Hohe Lebenshaltungskosten treiben Preise in die Höhe: Auch die beim Friseur?

Die Gründe für den Anstieg sind steigende Preise für Lebensmittel und Energiekosten. Auch die Corona-Pandemie hat einen Einfluss darauf. Das Statistische Bundesamt veröffentlichte dazu eine Grafik auf Twitter. Laut Bundesamt habe die Inflationsrate im April 2022 bei 7.4 Prozent gelegen, was "damit im zweiten Monat in Folge einen neuen Höchststand im vereinigten Deutschland" erreicht, sagt Dr. Georg Thiel, Präsident des Statistischen Bundesamtes in einer Pressemitteilung.

"Wir liegen aktuell unter 5 Prozent mit der Preiserhöhung und damit unter der Inflationsrate", erklärt Müller in Bezug auf die Tendenzen der Inflationsrate. "Wir stehen unter einem hohen Wettbewerbsdruck. Die Preise können sich in Zukunft ändern." Zudem gilt es noch einen weiteren Faktor zu berücksichtigen: Die Erhöhung des Mindestlohns auf 10,45 ab 1. Juli 2022. Damit einher geht eine Erhöhung der Gehälter in den Friseurberufen, um ein Lohngefälle in den Betrieben zu sichern.

Auch die Saarbrücker Zeitung greift dieses Thema auf und spricht ein weiteres mögliches Problem an: Friseurverweigerer und Schwarzarbeit. Denn, immer mehr Menschen sind nicht bereit ihr Geld in Qualitäts-Haarschnitte in Meister-Friseurbetrieben zu investieren.

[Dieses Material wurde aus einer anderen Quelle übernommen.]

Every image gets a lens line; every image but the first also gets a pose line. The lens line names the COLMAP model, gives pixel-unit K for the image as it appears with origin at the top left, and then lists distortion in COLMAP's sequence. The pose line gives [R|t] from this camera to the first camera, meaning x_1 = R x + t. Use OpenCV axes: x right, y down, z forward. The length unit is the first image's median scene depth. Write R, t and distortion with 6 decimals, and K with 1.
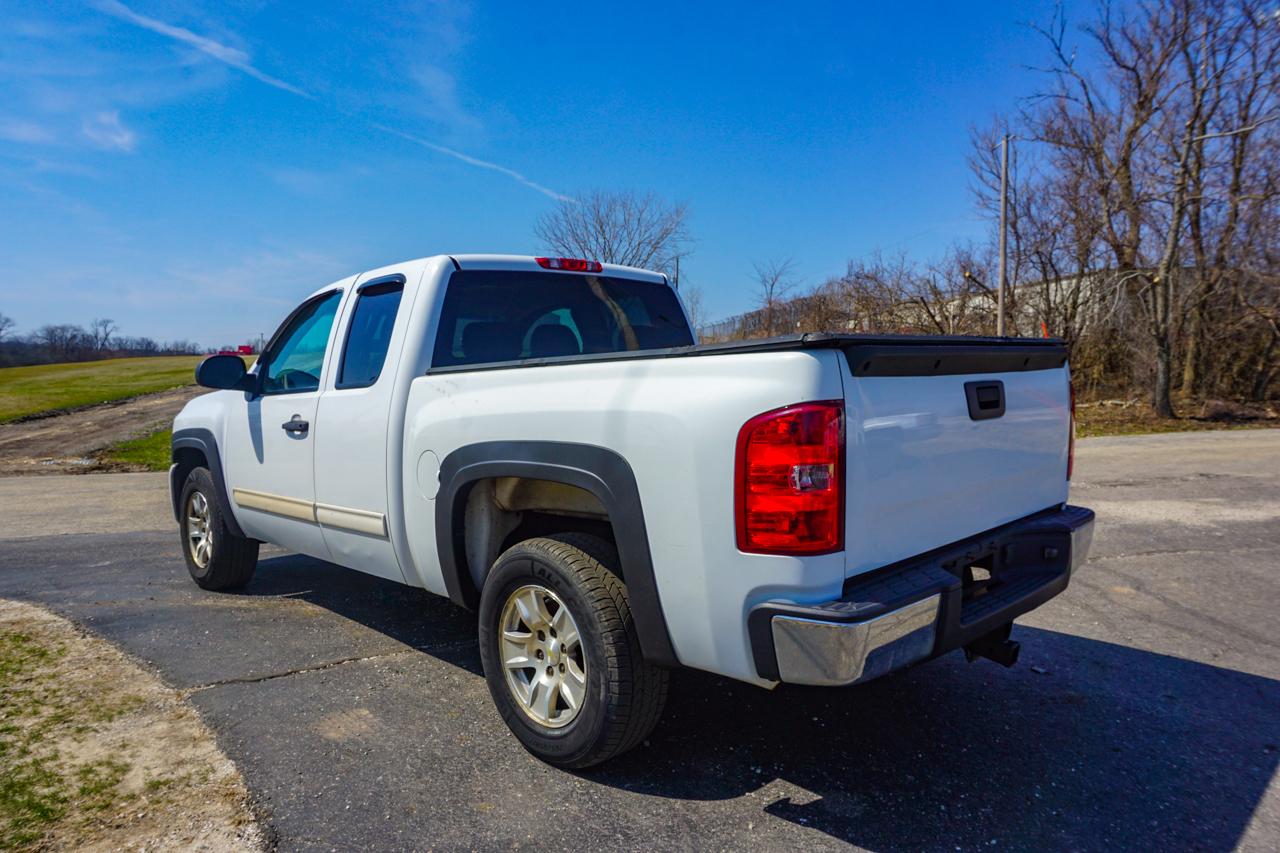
lens RADIAL K [[852.1, 0, 636.4], [0, 852.1, 427.4], [0, 0, 1]] dist [-0.049961, 0.036897]
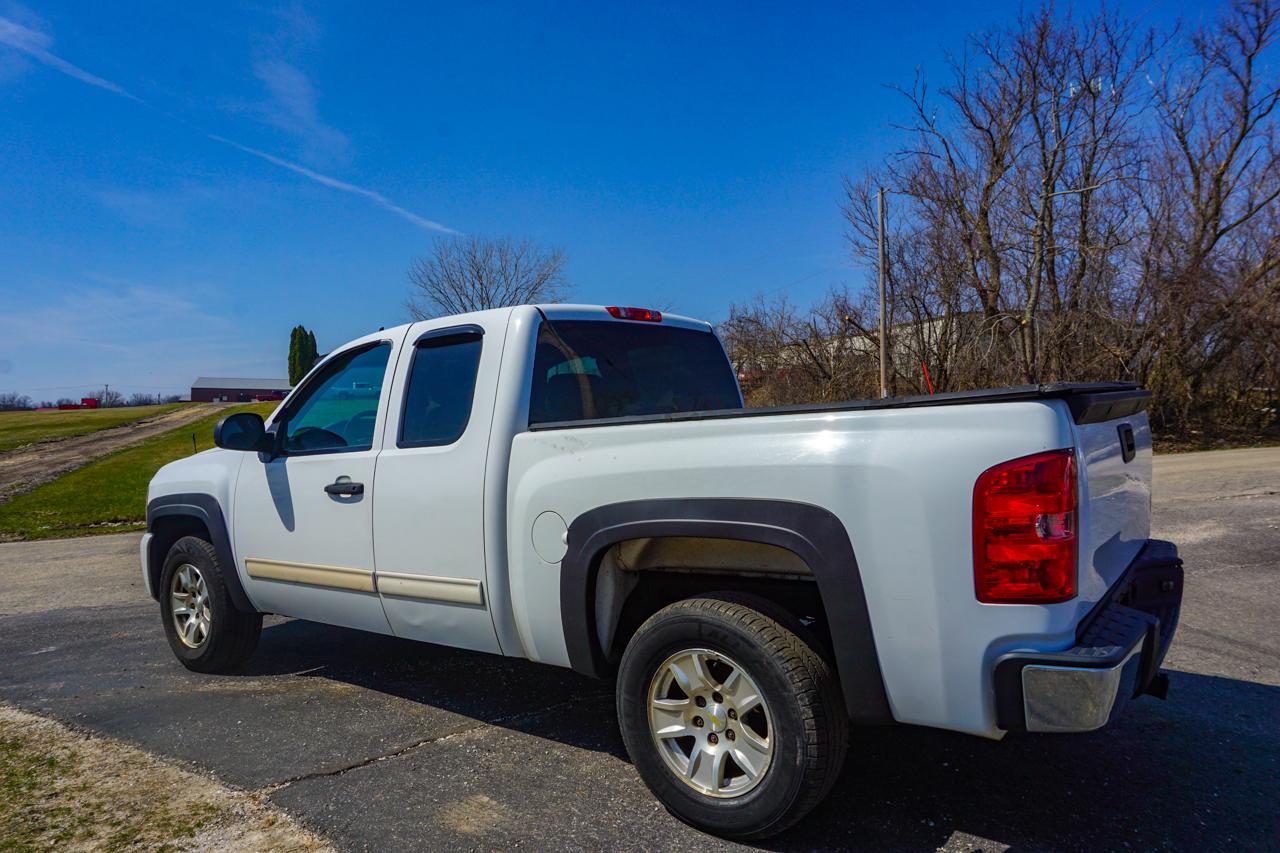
lens RADIAL K [[852.1, 0, 636.4], [0, 852.1, 427.4], [0, 0, 1]] dist [-0.049961, 0.036897]
pose [[0.988467, -0.023970, 0.149525, -0.207997], [0.031644, 0.998290, -0.049154, -0.011619], [-0.148091, 0.053319, 0.987535, 0.034282]]
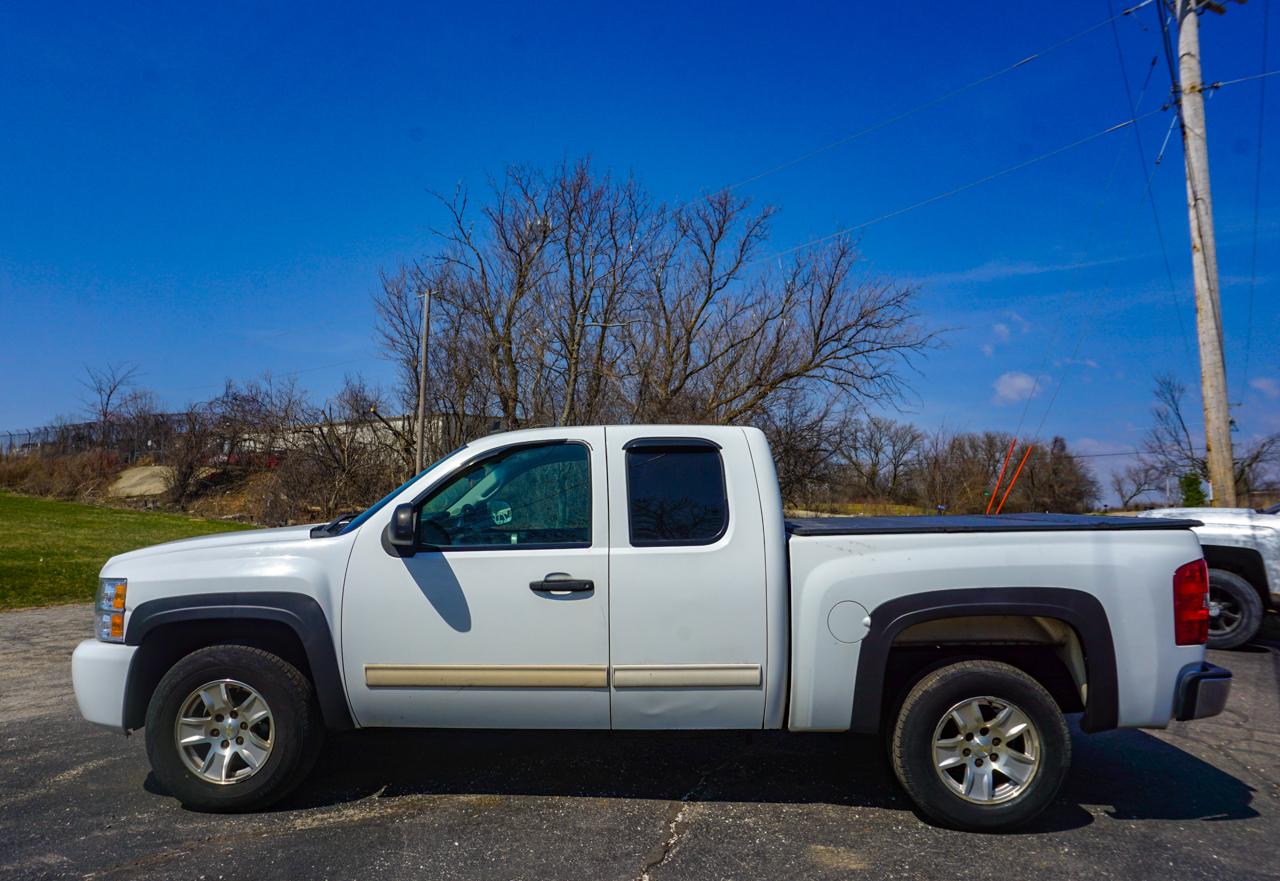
lens RADIAL K [[882.6, 0, 616.6], [0, 882.6, 440.1], [0, 0, 1]] dist [-0.059064, 0.051689]
pose [[0.720733, 0.074111, 0.689240, -0.961228], [0.017670, 0.991982, -0.125140, -0.034616], [-0.692988, 0.102371, 0.713644, 0.236312]]
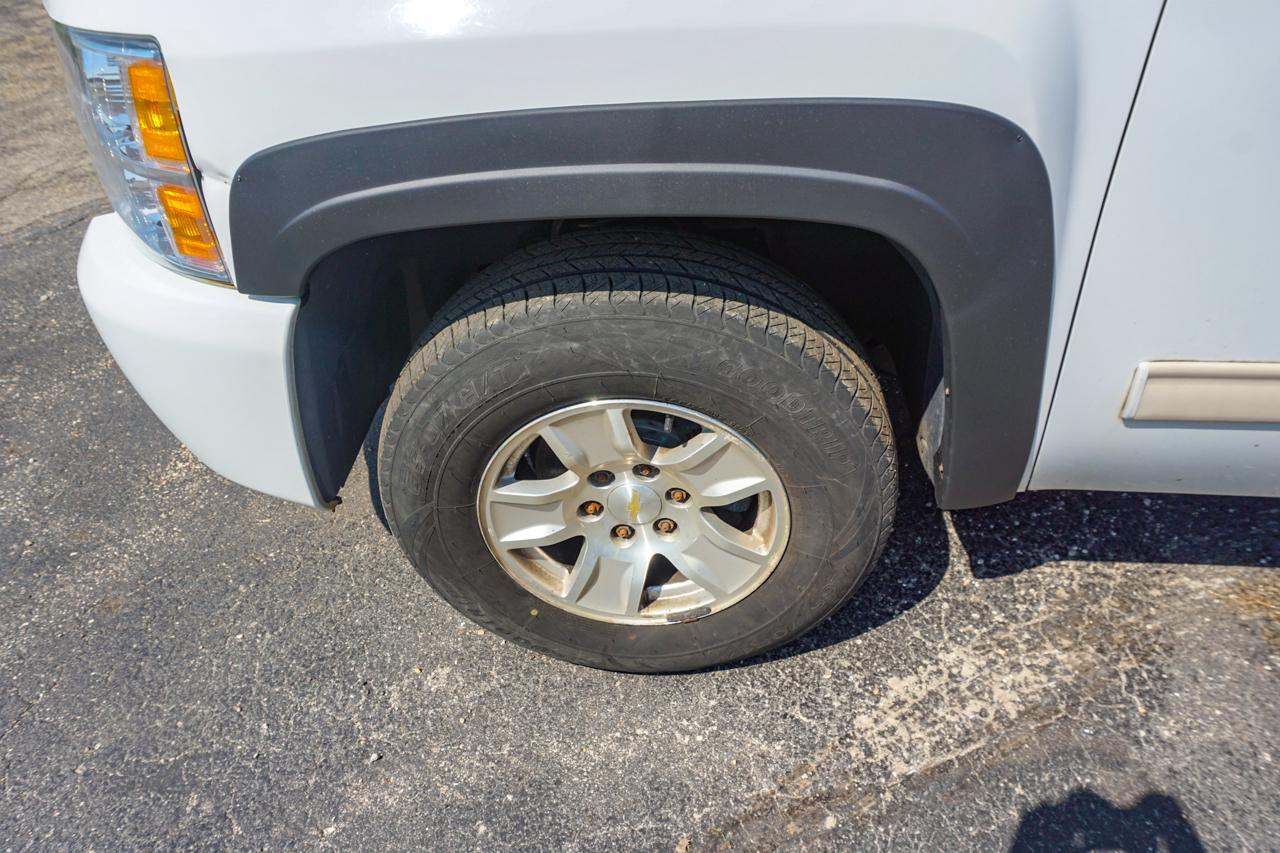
lens RADIAL K [[852.1, 0, 636.4], [0, 852.1, 427.4], [0, 0, 1]] dist [-0.049961, 0.036897]
pose [[0.738857, -0.411999, 0.533242, -0.751176], [0.035298, 0.813899, 0.579934, -0.050738], [-0.672937, -0.409666, 0.615898, 1.022059]]
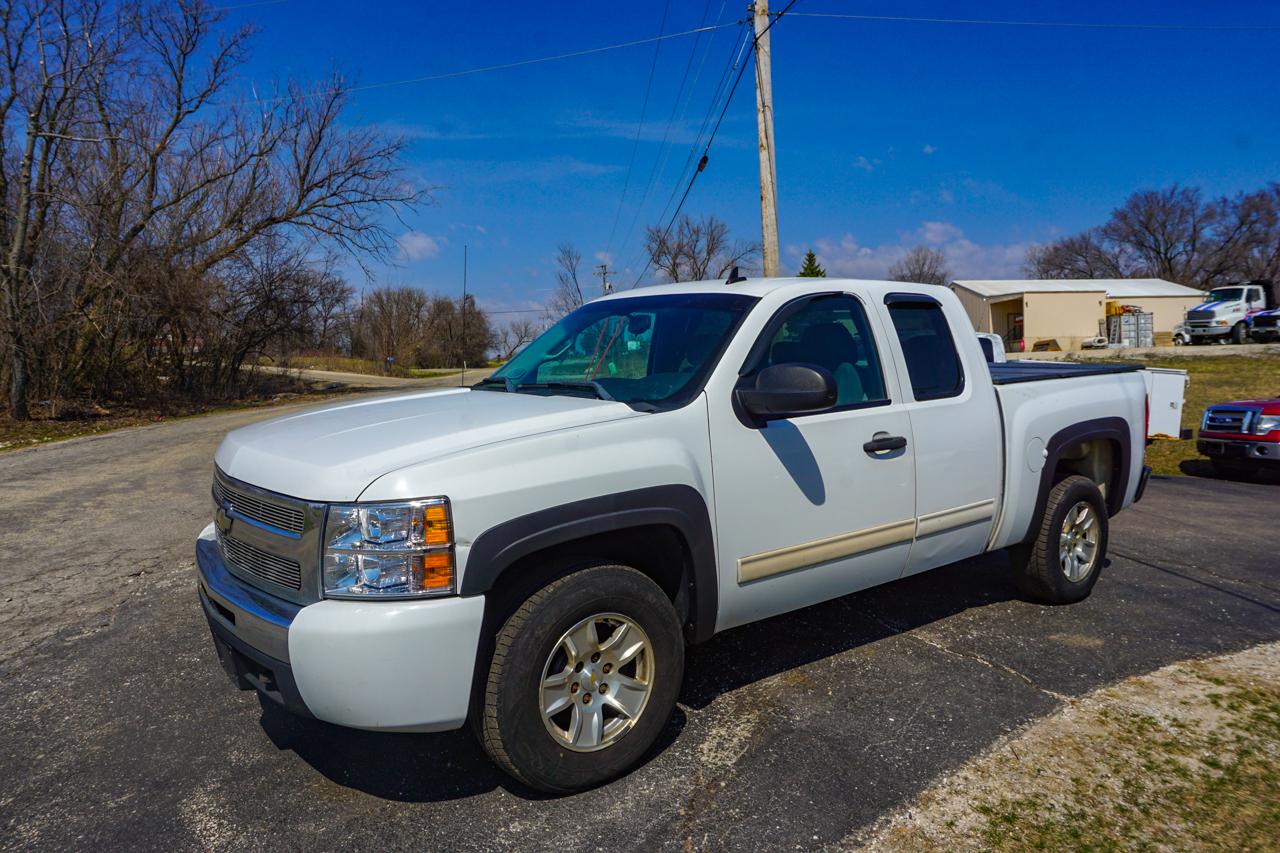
lens RADIAL K [[852.1, 0, 636.4], [0, 852.1, 427.4], [0, 0, 1]] dist [-0.049961, 0.036897]
pose [[0.109540, -0.066864, 0.991731, -1.231477], [0.062871, 0.996203, 0.060221, -0.084025], [-0.991992, 0.055755, 0.113328, 1.077417]]
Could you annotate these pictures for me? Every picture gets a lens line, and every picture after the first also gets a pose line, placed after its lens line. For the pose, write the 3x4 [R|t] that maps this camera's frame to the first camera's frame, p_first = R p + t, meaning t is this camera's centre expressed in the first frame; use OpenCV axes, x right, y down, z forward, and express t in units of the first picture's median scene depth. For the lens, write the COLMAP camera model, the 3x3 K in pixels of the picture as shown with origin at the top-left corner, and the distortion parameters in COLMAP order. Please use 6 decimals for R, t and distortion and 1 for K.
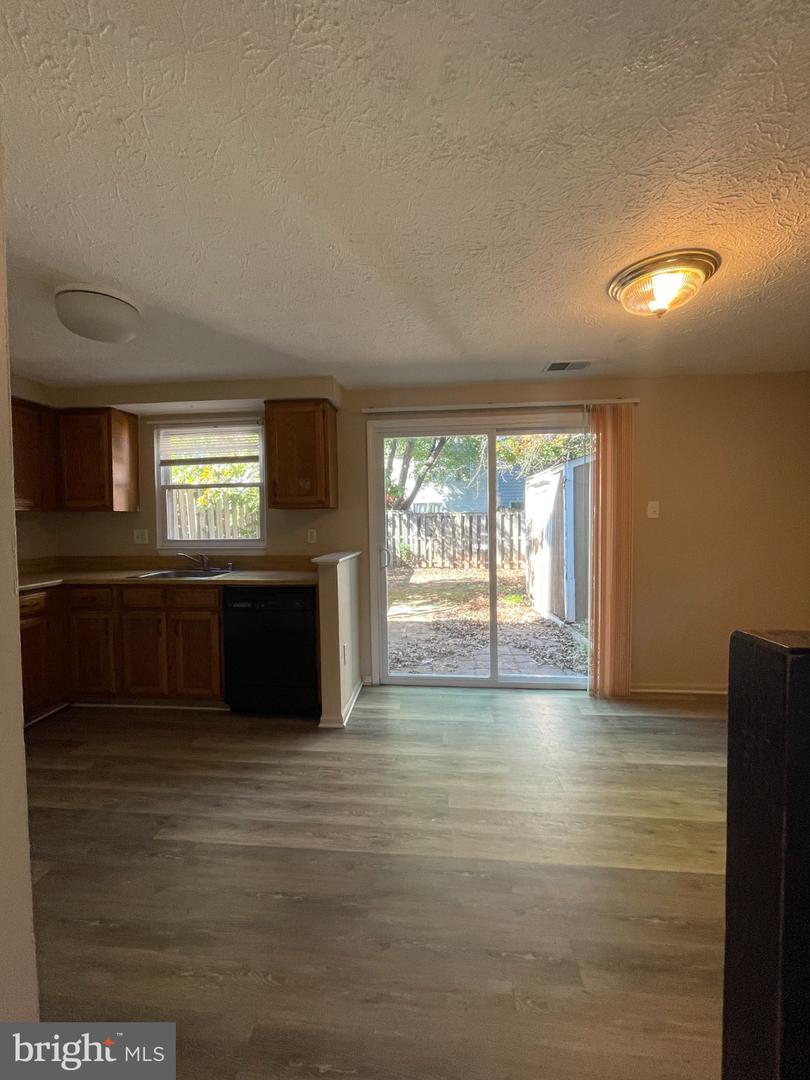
lens RADIAL K [[439.5, 0, 399.5], [0, 439.5, 538.1], [0, 0, 1]] dist [-0.001668, 0.000385]
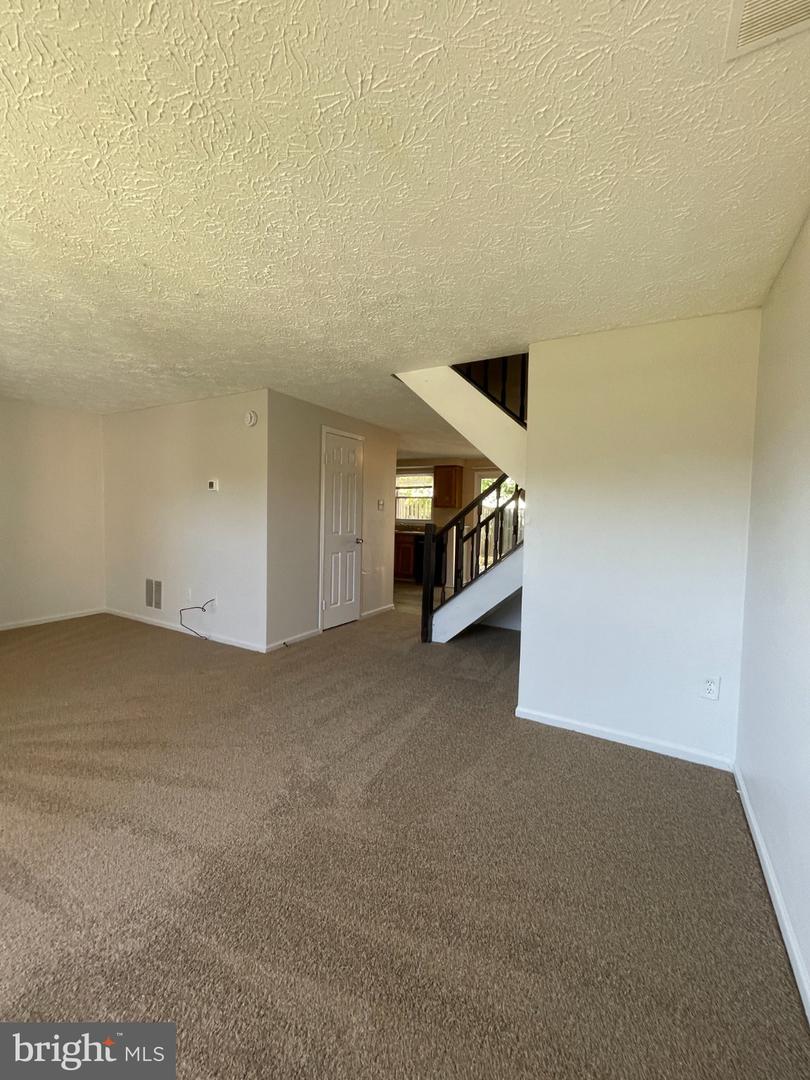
lens RADIAL K [[439.5, 0, 398.9], [0, 439.5, 539.5], [0, 0, 1]] dist [-0.001668, 0.000385]
pose [[0.907994, 0.056144, -0.415204, 0.612732], [-0.050748, 0.998422, 0.024029, 0.070341], [0.415898, -0.000747, 0.909411, -1.461652]]
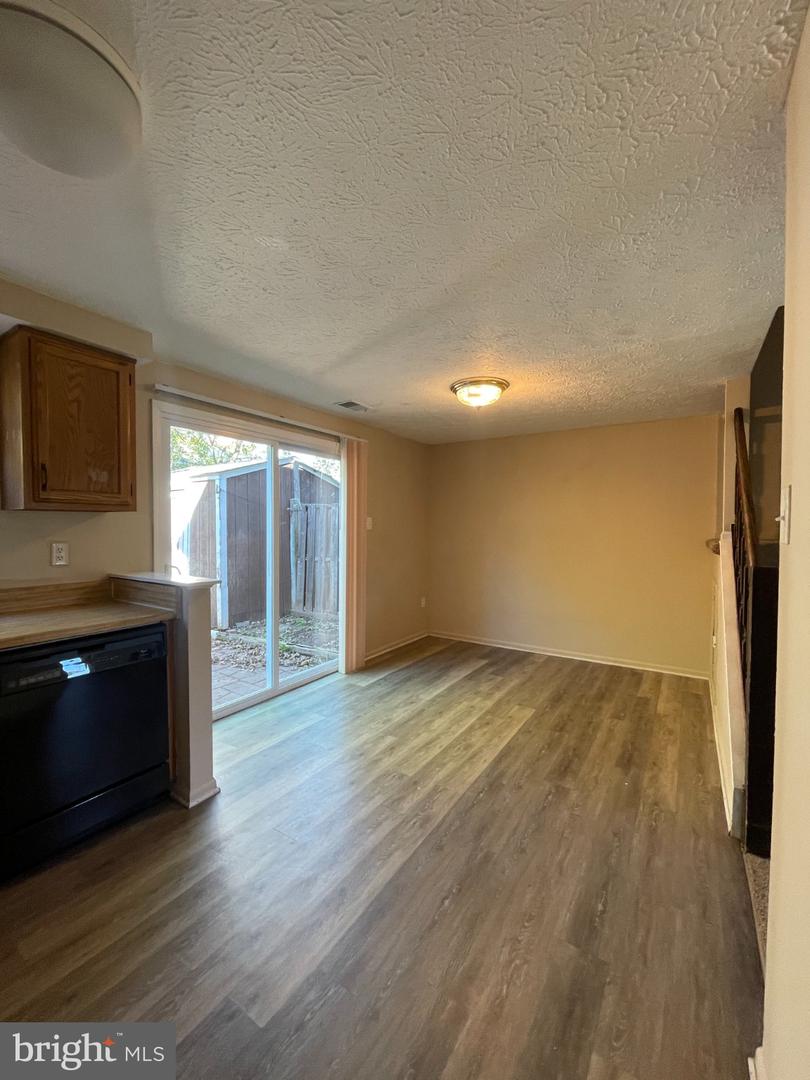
lens RADIAL K [[439.5, 0, 398.8], [0, 439.5, 538.2], [0, 0, 1]] dist [-0.001668, 0.000385]
pose [[0.472250, -0.009674, 0.881411, -0.589702], [0.025464, 0.999672, -0.002671, -0.014182], [-0.881097, 0.023705, 0.472342, 0.289154]]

Einige Menschen schneiden sich deshalb die Haare selbst, oder lassen sie ungesetzlich von Bekannten oder Familienmitgliedern mit einer Friseurausbildung (oder auch ohne) schneiden und färben. Auch das wirkt sich negativ auf Qualitäts-Friseurbetriebe aus.

Bisher nur Spekulation: Die Zukunft wird zeigen, ob die Preise durch die Decke schießen

Zusammenfassend kann man also sagen, dass noch nicht eindeutig hervorgeht, ob ein Herrenhaarschnitt tatsächlich die 100-Euro-Marke knacken wird. Das hängt von verschiedenen Faktoren, wie Inflation, Mindestlohn, Schwarzarbeit und Nachfrage ab - und wir müssen uns einfach überraschen lassen.